Malaria is spread through the bite of a female Anopheles mosquito infected with the plasmodium parasite.




Experts have advised Kenya to consider an improved drug combination to treat malaria, following evidence that the disease-causing parasite is developing resistance to the drugs currently used in Kenya.

 They proposed a combination of three drugs because if the current two-drug therapy fails and there is no alternative, Kenya’s malaria strategy could collapse.

 “Triple-ACTs combining lumefantrine with piperaquine or amodiaquine could help maintain drug efficacy,” they said.

 Experts from the Kenya Medical Research Institute and Brown University, US, made the recommendation after tracking the parasite’s resistance to malaria drugs in Kenya between 1998 and 2021, in the most comprehensive such study in East Africa to date.

 Kenya’s official first-line treatment for uncomplicated malaria is Artemether-Lumefantrine (AL), a combination of two drugs: Artemether (a fast-acting drug derived from the sweet wormwood plant) and Lumefantrine, a longer-acting drug that clears remaining parasites.

 Kenya adopted AL in 2006, following World Health Organization recommendations to switch from older drugs that the parasite had become resistant to (like chloroquine and SP).

 “Kenya may be ripe for artemisinin resistance spread with ancillary mutations and the undermining of partner drugs,” the research done by Kemri and its partner indicates.

 The findings have been published on the preprint server MedRxiv, in a paper titled, “Two decades of molecular surveillance in Kenya reveal shifting Plasmodium falciparum drug resistance mutations linked to frontline drug changes.”
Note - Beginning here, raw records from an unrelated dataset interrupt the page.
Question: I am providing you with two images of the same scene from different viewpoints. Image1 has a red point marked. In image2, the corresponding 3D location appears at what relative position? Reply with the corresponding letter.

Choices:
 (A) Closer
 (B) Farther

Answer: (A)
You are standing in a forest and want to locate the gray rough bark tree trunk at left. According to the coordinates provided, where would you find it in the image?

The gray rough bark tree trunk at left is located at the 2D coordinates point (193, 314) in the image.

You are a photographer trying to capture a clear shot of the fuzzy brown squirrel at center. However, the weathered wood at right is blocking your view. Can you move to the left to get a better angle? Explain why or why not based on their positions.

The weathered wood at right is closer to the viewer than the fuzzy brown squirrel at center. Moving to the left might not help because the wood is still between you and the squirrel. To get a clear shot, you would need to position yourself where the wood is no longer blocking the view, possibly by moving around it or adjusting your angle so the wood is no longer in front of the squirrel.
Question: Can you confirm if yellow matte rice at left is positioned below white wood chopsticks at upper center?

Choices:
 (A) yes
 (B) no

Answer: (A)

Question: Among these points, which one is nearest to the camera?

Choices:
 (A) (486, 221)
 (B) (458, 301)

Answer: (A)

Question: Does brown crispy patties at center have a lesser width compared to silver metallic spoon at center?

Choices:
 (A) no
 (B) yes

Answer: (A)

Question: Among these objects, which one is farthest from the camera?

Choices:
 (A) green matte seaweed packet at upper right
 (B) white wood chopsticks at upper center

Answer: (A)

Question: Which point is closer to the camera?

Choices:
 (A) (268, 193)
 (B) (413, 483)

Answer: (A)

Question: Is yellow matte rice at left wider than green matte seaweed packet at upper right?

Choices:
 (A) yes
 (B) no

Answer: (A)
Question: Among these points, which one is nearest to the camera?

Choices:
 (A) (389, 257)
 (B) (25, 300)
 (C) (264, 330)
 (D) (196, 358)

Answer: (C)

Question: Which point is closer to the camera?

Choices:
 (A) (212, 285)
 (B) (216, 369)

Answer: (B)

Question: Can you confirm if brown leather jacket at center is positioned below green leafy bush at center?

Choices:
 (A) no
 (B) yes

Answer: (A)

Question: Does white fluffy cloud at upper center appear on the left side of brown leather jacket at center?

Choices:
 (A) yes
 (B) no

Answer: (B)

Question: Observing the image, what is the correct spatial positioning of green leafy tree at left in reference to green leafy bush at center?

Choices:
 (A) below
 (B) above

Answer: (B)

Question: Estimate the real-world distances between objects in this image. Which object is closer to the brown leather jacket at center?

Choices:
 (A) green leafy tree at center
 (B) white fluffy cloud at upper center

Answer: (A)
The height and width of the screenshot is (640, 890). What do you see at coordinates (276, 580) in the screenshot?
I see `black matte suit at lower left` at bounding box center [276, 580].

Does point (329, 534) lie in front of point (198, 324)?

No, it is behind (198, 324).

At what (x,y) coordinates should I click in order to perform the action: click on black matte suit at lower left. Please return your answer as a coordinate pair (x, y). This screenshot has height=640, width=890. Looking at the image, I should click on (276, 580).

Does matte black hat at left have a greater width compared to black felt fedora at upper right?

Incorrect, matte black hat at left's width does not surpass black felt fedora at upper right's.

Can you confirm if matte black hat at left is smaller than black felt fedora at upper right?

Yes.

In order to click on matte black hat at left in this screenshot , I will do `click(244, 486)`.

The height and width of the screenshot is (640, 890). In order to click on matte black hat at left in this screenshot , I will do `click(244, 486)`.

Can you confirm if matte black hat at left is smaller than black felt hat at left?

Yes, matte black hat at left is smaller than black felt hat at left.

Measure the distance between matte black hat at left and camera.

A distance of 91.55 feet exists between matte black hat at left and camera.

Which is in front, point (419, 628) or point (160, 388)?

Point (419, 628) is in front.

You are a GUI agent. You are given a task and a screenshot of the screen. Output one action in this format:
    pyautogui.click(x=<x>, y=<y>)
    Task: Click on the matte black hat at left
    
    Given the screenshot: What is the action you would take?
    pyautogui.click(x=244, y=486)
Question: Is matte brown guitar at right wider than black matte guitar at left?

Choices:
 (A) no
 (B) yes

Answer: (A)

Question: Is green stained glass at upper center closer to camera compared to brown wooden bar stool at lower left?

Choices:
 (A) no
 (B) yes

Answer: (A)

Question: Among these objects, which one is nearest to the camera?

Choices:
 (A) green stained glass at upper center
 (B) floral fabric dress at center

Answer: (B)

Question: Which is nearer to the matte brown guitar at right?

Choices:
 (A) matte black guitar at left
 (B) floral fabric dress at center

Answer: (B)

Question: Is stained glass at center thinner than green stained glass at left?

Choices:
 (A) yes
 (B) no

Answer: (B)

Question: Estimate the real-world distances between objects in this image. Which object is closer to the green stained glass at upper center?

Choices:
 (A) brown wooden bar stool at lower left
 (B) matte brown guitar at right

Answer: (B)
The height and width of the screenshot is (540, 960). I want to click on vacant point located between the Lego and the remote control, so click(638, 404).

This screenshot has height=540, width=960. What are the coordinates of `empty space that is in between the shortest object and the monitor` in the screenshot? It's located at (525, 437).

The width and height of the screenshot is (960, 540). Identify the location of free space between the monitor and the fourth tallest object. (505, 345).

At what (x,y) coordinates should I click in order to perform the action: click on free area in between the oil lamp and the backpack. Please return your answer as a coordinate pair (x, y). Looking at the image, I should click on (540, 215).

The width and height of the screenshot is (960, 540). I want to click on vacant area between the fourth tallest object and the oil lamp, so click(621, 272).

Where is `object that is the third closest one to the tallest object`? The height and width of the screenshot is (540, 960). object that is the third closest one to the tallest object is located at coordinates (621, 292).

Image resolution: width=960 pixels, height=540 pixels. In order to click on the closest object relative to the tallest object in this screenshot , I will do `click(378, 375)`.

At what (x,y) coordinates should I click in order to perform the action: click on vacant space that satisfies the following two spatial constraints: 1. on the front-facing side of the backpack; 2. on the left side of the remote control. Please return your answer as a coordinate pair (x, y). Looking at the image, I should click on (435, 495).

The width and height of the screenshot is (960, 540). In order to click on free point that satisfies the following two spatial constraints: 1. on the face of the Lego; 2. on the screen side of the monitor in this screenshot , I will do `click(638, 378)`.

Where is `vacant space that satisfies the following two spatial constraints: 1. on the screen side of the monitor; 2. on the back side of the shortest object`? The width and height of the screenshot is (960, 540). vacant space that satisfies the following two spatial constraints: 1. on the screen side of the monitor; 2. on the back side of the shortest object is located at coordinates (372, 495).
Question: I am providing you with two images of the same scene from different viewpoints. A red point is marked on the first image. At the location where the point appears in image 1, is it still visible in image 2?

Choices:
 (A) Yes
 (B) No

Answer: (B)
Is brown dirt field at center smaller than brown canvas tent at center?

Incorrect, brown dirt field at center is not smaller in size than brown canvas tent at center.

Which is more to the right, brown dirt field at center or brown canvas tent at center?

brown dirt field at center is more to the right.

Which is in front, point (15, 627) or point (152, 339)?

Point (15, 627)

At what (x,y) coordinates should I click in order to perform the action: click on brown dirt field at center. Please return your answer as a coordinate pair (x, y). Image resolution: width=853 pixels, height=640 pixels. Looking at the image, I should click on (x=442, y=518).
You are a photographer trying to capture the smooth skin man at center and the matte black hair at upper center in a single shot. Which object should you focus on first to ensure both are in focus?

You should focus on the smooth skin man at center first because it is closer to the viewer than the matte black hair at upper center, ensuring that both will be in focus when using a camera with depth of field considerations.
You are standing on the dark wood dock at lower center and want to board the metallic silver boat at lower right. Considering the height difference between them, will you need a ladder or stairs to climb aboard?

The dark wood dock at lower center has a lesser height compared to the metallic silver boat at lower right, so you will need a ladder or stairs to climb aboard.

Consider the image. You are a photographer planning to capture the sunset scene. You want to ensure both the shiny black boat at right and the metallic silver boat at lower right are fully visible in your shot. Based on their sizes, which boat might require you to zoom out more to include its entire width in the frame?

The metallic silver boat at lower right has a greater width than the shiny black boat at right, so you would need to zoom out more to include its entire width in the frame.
 Malaria is spread through the bite of a female Anopheles mosquito infected with the plasmodium parasite.

 The researchers analysed 642 blood samples from malaria patients across Kenya, collected between 1998 and 2021. They analysed parasites found in the blood using powerful genetic tools, helping them track how the malaria parasite has changed in response to Kenya’s shifting drug policies.

 They found that after artemether-lumefantrine was adopted in Kenya in 2006, mutations that help the parasite survive the drug began rising sharply.

 “Following the adoption of artemether-lumefantrine in 2006, we observed a rapid expansion of MDR1 N86N, Y184F, and D1246D alleles associated with reduced lumefantrine susceptibility,” the researchers observed.

 Kenya’s national malaria treatment strategy has changed multiple times in the past 25 years, but the new findings suggest the parasite has kept up and sometimes even anticipated new treatments before they came.

  “These findings demonstrate the rapid and dynamic evolution of drug resistance in response to shifting antimalarial drug pressures,” the scientists said. “They underscore the need for sustained genomic surveillance in malaria-endemic regions to inform adaptive treatment strategies.”

 Currently, no country deploys the proposed three-drug combination – known as Triple Artemisinin-Based Combination Therapies (TACTs) -as standard first-line malaria treatment. Instead, pilot and fallback strategies are underway primarily in Southeast Asia.

 Cambodia is already considering including TACTs in its national elimination policy and preparing for fast deployment if resistance worsens.

 But most countries in Africa say it all depends on WHO endorsement and international funding.

 The WHO still recommends the two-drug Artemisinin-based combination therapy as the first-line treatment for uncomplicated malaria. It says TACT may be considered in areas with high levels of drug resistance to ACT or in specific clinical situations where other treatment options are limited.